[Form 4] Guidewire Software, Inc. Insider Trading Activity
Rhea-AI Filing Summary
James Winston King, Chief Administrative Officer and General Counsel of Guidewire Software (GWRE), reported the receipt and partial disposition of company stock following PSU vesting. On 09/15/2025 10,597 performance shares converted into 10,597 common shares. The next day, 09/16/2025, 7,149 shares were sold at an average price of $242.867 per share to cover taxes, reducing his beneficial ownership from 52,926 to 45,777 shares. The filing explains these PSUs reflect performance determinations: Part 1 achieved 101.8% of FY23 targets (adding 123 PSUs) with staggered time-based vesting, and Part 2 achieved 120% of FY25 targets (adding 1,377 PSUs) and met time-based vesting on 09/15/2025. The PSUs underlying the award convert into common stock and have an expiration date of 09/15/2032.
Positive
- 10,597 performance shares converted into common stock, reflecting realized compensation
- Performance conditions exceeded targets: 101.8% for FY23 and 120% for FY25, increasing PSUs earned
- Detailed disclosure provided on vesting schedule, performance adjustments, and PSU expiration (09/15/2032)
Negative
- 7,149 shares sold at an average of $242.867 to cover taxes, reducing direct beneficial ownership from 52,926 to 45,777
Insights
TL;DR: Routine insider vesting and tax-driven sale; performance targets exceeded, modest net increase in share count.

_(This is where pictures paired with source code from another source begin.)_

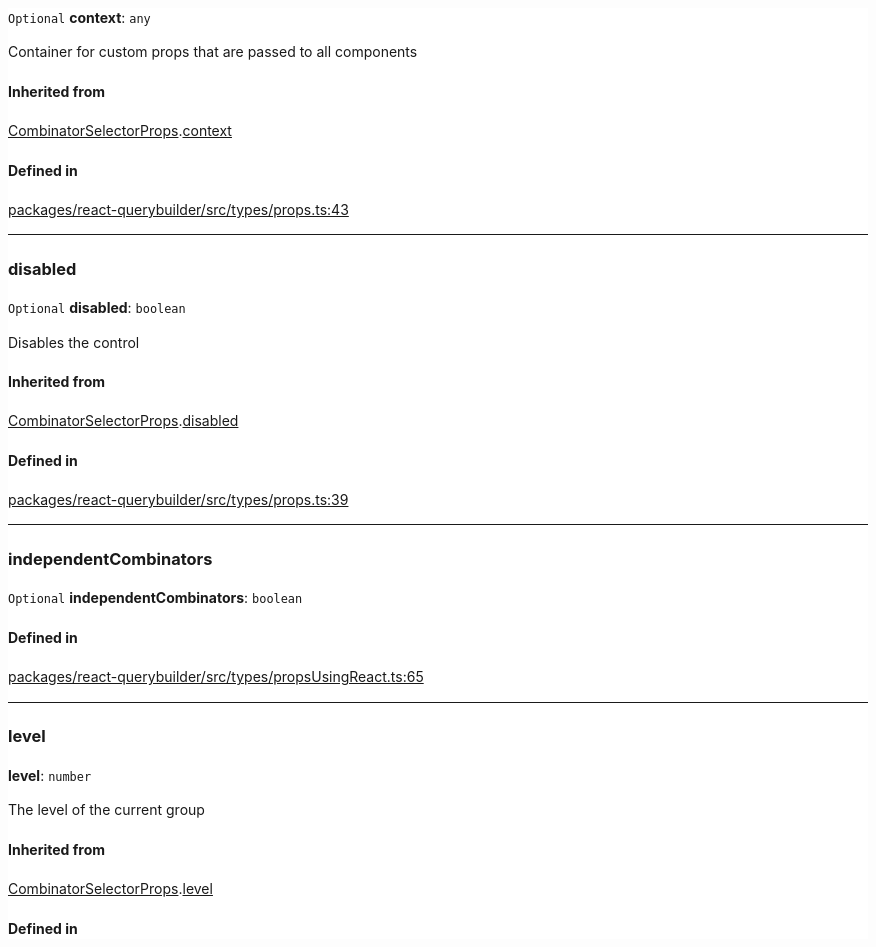  `Optional` **context**: `any`

Container for custom props that are passed to all components

#### Inherited from

[CombinatorSelectorProps](react_querybuilder.CombinatorSelectorProps.md).[context](react_querybuilder.CombinatorSelectorProps.md#context)

#### Defined in

[packages/react-querybuilder/src/types/props.ts:43](https://github.com/react-querybuilder/react-querybuilder/blob/55590db8/packages/react-querybuilder/src/types/props.ts#L43)

___

### disabled

 `Optional` **disabled**: `boolean`

Disables the control

#### Inherited from

[CombinatorSelectorProps](react_querybuilder.CombinatorSelectorProps.md).[disabled](react_querybuilder.CombinatorSelectorProps.md#disabled)

#### Defined in

[packages/react-querybuilder/src/types/props.ts:39](https://github.com/react-querybuilder/react-querybuilder/blob/55590db8/packages/react-querybuilder/src/types/props.ts#L39)

___

### independentCombinators

 `Optional` **independentCombinators**: `boolean`

#### Defined in

[packages/react-querybuilder/src/types/propsUsingReact.ts:65](https://github.com/react-querybuilder/react-querybuilder/blob/55590db8/packages/react-querybuilder/src/types/propsUsingReact.ts#L65)

___

### level

 **level**: `number`

The level of the current group

#### Inherited from

[CombinatorSelectorProps](react_querybuilder.CombinatorSelectorProps.md).[level](react_querybuilder.CombinatorSelectorProps.md#level)

#### Defined in
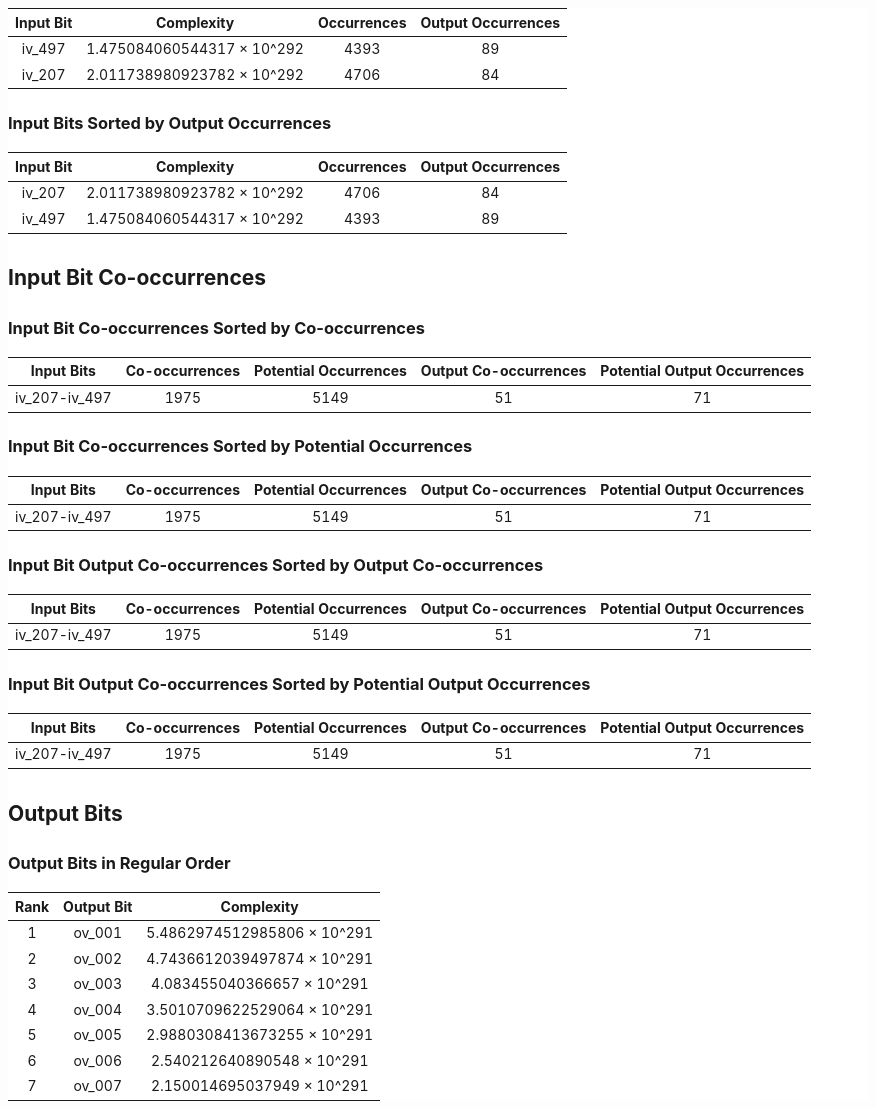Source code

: | Input Bit | Complexity | Occurrences | Output Occurrences |
|:---------:|:----------:|:-----------:|:------------------:|
| iv_497 | 1.475084060544317 × 10^292 | 4393 | 89 |
| iv_207 | 2.011738980923782 × 10^292 | 4706 | 84 |

### Input Bits Sorted by Output Occurrences

| Input Bit | Complexity | Occurrences | Output Occurrences |
|:---------:|:----------:|:-----------:|:------------------:|
| iv_207 | 2.011738980923782 × 10^292 | 4706 | 84 |
| iv_497 | 1.475084060544317 × 10^292 | 4393 | 89 |

## Input Bit Co-occurrences

### Input Bit Co-occurrences Sorted by Co-occurrences

| Input Bits | Co-occurrences | Potential Occurrences | Output Co-occurrences | Potential Output Occurrences |
|:----------:|:--------------:|:---------------------:|:---------------------:|:----------------------------:|
| iv_207-iv_497 | 1975 | 5149 | 51 | 71 |

### Input Bit Co-occurrences Sorted by Potential Occurrences

| Input Bits | Co-occurrences | Potential Occurrences | Output Co-occurrences | Potential Output Occurrences |
|:----------:|:--------------:|:---------------------:|:---------------------:|:----------------------------:|
| iv_207-iv_497 | 1975 | 5149 | 51 | 71 |

### Input Bit Output Co-occurrences Sorted by Output Co-occurrences

| Input Bits | Co-occurrences | Potential Occurrences | Output Co-occurrences | Potential Output Occurrences |
|:----------:|:--------------:|:---------------------:|:---------------------:|:----------------------------:|
| iv_207-iv_497 | 1975 | 5149 | 51 | 71 |

### Input Bit Output Co-occurrences Sorted by Potential Output Occurrences

| Input Bits | Co-occurrences | Potential Occurrences | Output Co-occurrences | Potential Output Occurrences |
|:----------:|:--------------:|:---------------------:|:---------------------:|:----------------------------:|
| iv_207-iv_497 | 1975 | 5149 | 51 | 71 |

## Output Bits

### Output Bits in Regular Order

| Rank | Output Bit | Complexity |
|:----:|:----------:|:----------:|
| 1 | ov_001 | 5.4862974512985806 × 10^291 |
| 2 | ov_002 | 4.7436612039497874 × 10^291 |
| 3 | ov_003 | 4.083455040366657 × 10^291 |
| 4 | ov_004 | 3.5010709622529064 × 10^291 |
| 5 | ov_005 | 2.9880308413673255 × 10^291 |
| 6 | ov_006 | 2.540212640890548 × 10^291 |
| 7 | ov_007 | 2.150014695037949 × 10^291 |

The report documents standard executive compensation mechanics: performance share units vested based on achievement of ARR targets, converting into 10,597 shares. A portion of those shares (7,149) were sold immediately to satisfy tax withholding, at an average sale price of $242.867 per share, which is consistent with employer tax-withholding practices. Beneficial ownership declined from 52,926 to 45,777 shares after the sale. The performance results—101.8% for FY23 and 120% for FY25—are material to the grant but the filing contains no financial performance metrics beyond those percentages.
TL;DR: Disclosure aligns with Section 16 timing and explains performance and vesting; transactions are administrative and non-suspicious.
The Form 4 provides required detail: conversion of PSUs, precise share counts, tax-related disposition, and an explanation of performance determinations and vesting schedule. The filing cites the Compensation Committee's determinations and identifies the expiration date for the awards. There are no indications of non-compliance, derivative hedging, or changes in control provisions in this document; it is a routine insider reporting of compensation realization and tax-related sale.